Sick restaurant workers provide a particularly vivid example of the kind of legal reform that’s needed. Until recently, very few restaurant workers had the legal right to paid sick time, which meant that many of them went to work very ill (last week voters in Massachusetts and three cities passed paid-sick-leave laws). Federal law can fix this problem by requiring employers to provide their workers with paid time off.
But restaurant workers aren’t the only ones who need special treatment.

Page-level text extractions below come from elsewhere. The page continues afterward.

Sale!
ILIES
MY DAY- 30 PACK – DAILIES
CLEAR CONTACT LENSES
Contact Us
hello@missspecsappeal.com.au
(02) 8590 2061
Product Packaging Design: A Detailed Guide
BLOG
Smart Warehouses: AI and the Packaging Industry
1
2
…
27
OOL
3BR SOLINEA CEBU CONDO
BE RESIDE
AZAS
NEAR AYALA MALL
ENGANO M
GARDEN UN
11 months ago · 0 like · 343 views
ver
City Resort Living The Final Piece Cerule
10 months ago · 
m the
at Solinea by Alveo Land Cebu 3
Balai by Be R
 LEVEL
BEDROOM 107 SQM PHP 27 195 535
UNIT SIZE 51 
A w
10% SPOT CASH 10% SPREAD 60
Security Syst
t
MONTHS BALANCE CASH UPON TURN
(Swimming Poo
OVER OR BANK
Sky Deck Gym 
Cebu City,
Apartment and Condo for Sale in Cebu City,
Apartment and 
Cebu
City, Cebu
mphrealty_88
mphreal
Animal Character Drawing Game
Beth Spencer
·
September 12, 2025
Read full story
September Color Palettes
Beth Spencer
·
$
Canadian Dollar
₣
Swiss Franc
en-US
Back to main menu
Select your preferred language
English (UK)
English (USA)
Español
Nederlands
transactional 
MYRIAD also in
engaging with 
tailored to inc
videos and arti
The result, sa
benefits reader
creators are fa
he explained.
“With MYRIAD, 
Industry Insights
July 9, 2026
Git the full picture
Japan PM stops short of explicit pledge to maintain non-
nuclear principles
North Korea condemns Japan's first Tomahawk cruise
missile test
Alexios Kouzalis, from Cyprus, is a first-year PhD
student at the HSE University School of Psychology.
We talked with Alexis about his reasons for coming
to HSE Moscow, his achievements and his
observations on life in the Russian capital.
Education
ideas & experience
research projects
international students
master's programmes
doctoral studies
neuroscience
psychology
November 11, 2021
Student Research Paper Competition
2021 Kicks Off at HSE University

All food workers are on the front lines of the vast food-production industry, and regularly witness dangerous breaches in safety procedures.
Take farm workers who witness the processing of infected (or “downer”) cows — an illegal but, unfortunately, not uncommon practice that risks spreading a host of diseases to humans. Or workers in poultry-processing facilities, where safety and hygiene regulations are flouted, thus increasing the risk of salmonella, which every year results in more than one million illnesses, more than 350 deaths and over $3 billion in health care and lost productivity costs. Unless we offer specific legal protection for all food workers who come forward to expose such practices — something the law does not do now — we all are at risk.

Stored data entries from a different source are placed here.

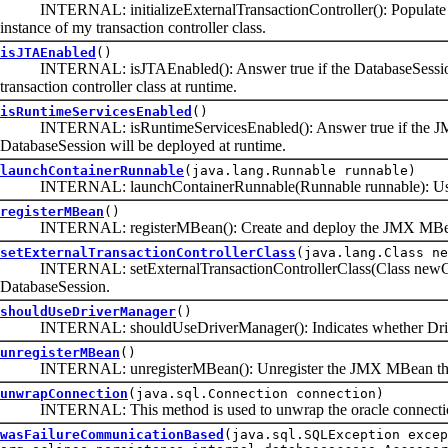
INTERNAL: initializeExternalTransactionController(): Populate the 
instance of my transaction controller class.
isJTAEnabled
()
INTERNAL: isJTAEnabled(): Answer true if the DatabaseSession's ex
transaction controller class at runtime.
isRuntimeServicesEnabled
()
INTERNAL: isRuntimeServicesEnabled(): Answer true if the JMX/MB
DatabaseSession will be deployed at runtime.
launchContainerRunnable
(java.lang.Runnable runnable)
INTERNAL: launchContainerRunnable(Runnable runnable): Use the c
registerMBean
()
INTERNAL: registerMBean(): Create and deploy the JMX MBean to
setExternalTransactionControllerClass
(java.lang.Class ne
INTERNAL: setExternalTransactionControllerClass(Class newClass): S
DatabaseSession.
shouldUseDriverManager
()
INTERNAL: shouldUseDriverManager(): Indicates whether DriverM
unregisterMBean
()
INTERNAL: unregisterMBean(): Unregister the JMX MBean that was
unwrapConnection
(java.sql.Connection connection)
INTERNAL: This method is used to unwrap the oracle connection w
wasFailureCommunicationBased
(java.sql.SQLException excep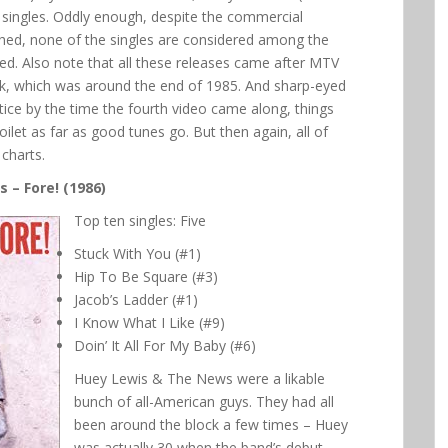
hit singles. Oddly enough, despite the commercial
hed, none of the singles are considered among the
ased. Also note that all these releases came after MTV
ark, which was around the end of 1985. And sharp-eyed
tice by the time the fourth video came along, things
ilet as far as good tunes go. But then again, all of
charts.
 – Fore! (1986)
Top ten singles: Five
Stuck With You (#1)
Hip To Be Square (#3)
Jacob’s Ladder (#1)
I Know What I Like (#9)
Doin’ It All For My Baby (#6)
Huey Lewis & The News were a likable
bunch of all-American guys. They had all
been around the block a few times – Huey
was actually 30 when the band’s debut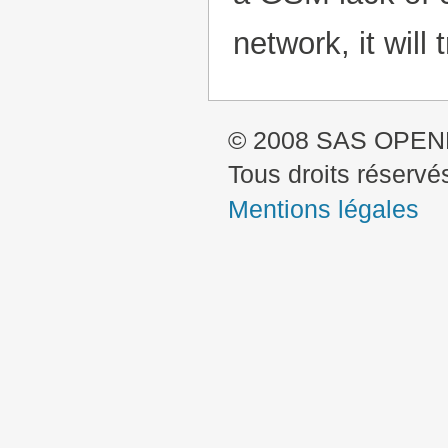
network, it will 
© 2008 SAS OPE
Tous droits réservé
Mentions légales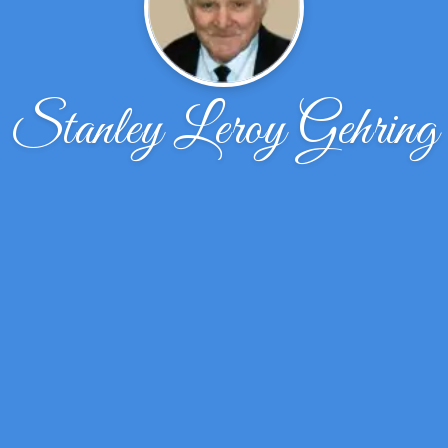
Stanley Leroy Gehring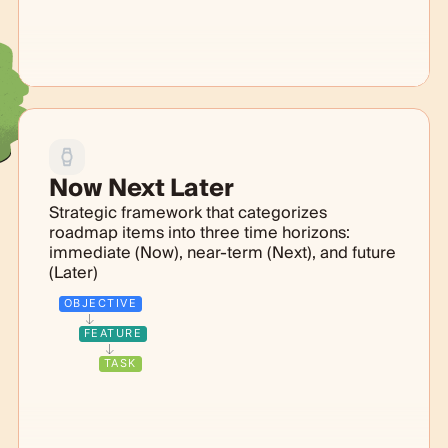
Now Next Later
Strategic framework that categorizes
roadmap items into three time horizons:
immediate (Now), near-term (Next), and future
(Later)
OBJECTIVE
FEATURE
TASK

We should also adjust many of our standard workplace rules to take account of the special nature of food production. To avoid the transmission of bovine spongiform encephalopathy, which causes mad cow disease, workers involved in the processing of beef must fully and carefully remove the dorsal root ganglion, a part of the spinal nerve, from all cattle that are 30 months old or older. That’s because these dorsal root ganglia can contain the infective agent behind B.S.E.
This is high-stakes stuff, and we should make absolutely sure that the workers responsible for doing it aren’t too worn out, or working too fast, to do it right. That means rethinking rules about line speeds, paid break time, union-organizing protections, vacations and, of course, training requirements. The same is true for agriculture workers who are ultimately responsible for making sure that we don’t get salmonella, or for workers in supermarkets who monitor refrigeration protocols.
The basic problem is, neither state nor federal law today recognizes “food work” or “food workers” as legal categories. The Food Safety Modernization Act, which President Obama signed in 2011, gave whistle-blower protections to some food workers, but not to those who work in critical areas like beef and poultry. At the same time, many states have so-called ag-gag laws, which criminalize audio and video recording of agricultural production facilities, making it harder for certain food workers to blow the whistle. In any case, none of these laws recognize food work and food workers as distinct, comprehensive legal categories.
Once federal law recognizes food workers as a distinct legal category, it could then regulate food work and offer distinct protections to food workers. Such a move would not be entirely unprecedented in the law: We already treat nuclear workers, airline pilots and truck drivers differently because of the special nature of their work.
When it comes to food workers, some of the new protections would extend to everyone in the industry: Whistle-blower protections, for example, should be available to all food workers who report on practices related to food safety. Other protections might be more relevant to some food workers than others: Paid break and vacation time along with maximum hours, for example, seem potentially more critical in slaughterhouses than in restaurants, while paid sick leave might be more relevant in restaurants than in slaughterhouses.
Food workers are distinct from other workers in ways that are critical to food safety and public health, and they ought to be protected by the law in new ways. Otherwise, we run the risk that workers — charged with producing our food — will be unable to protect public safety.